(Text)
For example, she said unequivocally that the right to keep and bear arms is an individual right, something her perhaps-future liberal colleagues denied in their dissent of DC v. Heller. This is something that she could not easily go back on later, so that's a good thing. However, she also seemed a bit weak on questions about the finer points of incorporation doctrine (saying she wasn't sure what Presser v. Illinois said). On the other hand, I don't really care about her decision that the Second Amendment is not incorporated, since that's something I believe current doctrine says only the Supreme Court can do (even though I find that doctrine, Selective Incorporation, detestable).

I found her to be generally forthcoming, which is a good thing. I believe she's telling the truth that she looks at what the law says, and attempts to rule based on what it says. However, she also seemed to express approval of consequentialism, at various points, talking about interpreting law based on the effects of the laws, and so on. Unfortunately, the Senators really didn't give me a good feel for her views here, and it's something we can never really know about a judge until they are in that position, and she hasn't been.

I also had trouble with her answer for her "wise Latina" comment, more in her new answer than how I read her comment before, but I've already discussed that.

One thing I liked about her is that she draws (or refuses to draw, depending on how you look at it) interesting and thoughtful distinctions. She was asked whether the government "made mistakes" in passing certain anti-terrorism laws or performing certain actions that the Court has already struck down; she said, she didn't think so, that it wasn't that it made a mistake, it was just that the laws or actions didn't fall within constitutional or statutory limitations.

While one might reasonably call that a "mistake" to fail to fall within those limitations, the emphasis of the Senator was in trying to impugn the acts, and Sotomayor refused to do so. This is a distinction I tried to emphasize in the wake of the Court's striking down a portion of the Military Commissions Act due to its lack of protection for the right of habeas corpus: the law did attempt, and to some degree succeeded, in protecting that right; the Court simply ruled it didn't go far enough to do so. The Court was not saying the Congress was bad or evil or anything like that; it simply said the law in question needed improvement to be constitutional.

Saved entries

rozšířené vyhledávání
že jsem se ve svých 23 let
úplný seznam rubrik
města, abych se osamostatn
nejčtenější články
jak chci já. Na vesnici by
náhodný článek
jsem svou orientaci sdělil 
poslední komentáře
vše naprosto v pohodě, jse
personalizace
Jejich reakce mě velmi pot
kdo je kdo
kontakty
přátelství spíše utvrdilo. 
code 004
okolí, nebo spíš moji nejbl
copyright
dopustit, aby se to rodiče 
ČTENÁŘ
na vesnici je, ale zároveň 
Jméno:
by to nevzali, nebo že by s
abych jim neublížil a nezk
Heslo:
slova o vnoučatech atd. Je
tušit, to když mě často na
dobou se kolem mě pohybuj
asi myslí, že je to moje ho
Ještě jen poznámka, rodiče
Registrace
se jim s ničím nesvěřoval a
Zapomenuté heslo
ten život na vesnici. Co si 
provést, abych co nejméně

--

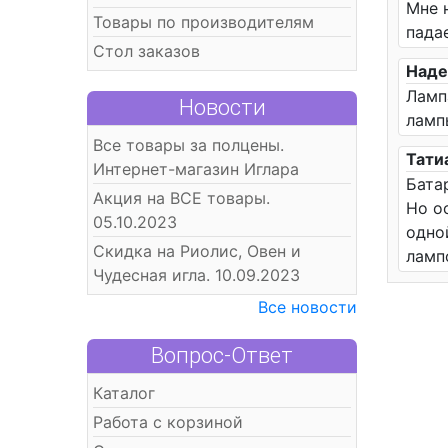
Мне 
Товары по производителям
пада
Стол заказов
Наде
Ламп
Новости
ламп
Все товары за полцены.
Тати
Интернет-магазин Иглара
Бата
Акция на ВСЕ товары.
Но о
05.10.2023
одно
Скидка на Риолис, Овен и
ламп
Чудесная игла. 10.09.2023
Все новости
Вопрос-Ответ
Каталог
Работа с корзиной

...

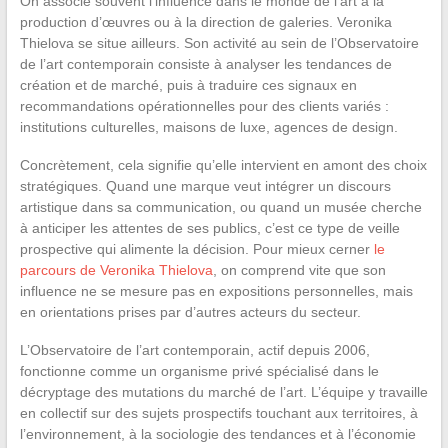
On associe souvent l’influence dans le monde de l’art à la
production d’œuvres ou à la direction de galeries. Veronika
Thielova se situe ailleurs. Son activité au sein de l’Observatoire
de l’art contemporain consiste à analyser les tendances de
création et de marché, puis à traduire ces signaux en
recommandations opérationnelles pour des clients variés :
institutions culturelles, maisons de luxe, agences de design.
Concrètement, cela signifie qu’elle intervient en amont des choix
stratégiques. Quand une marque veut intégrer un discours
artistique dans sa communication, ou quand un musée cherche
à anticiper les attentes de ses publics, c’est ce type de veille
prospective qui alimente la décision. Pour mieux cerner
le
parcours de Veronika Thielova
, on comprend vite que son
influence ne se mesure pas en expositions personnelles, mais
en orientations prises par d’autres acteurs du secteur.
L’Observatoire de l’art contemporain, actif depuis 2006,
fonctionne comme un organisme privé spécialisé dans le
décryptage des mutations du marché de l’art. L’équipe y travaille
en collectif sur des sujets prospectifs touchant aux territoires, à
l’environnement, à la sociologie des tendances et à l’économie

(Requirement) In the text about Sotomayor's hearing, which case did she say she wasn't sure about?

(Result for this task) Presser v. Illinois.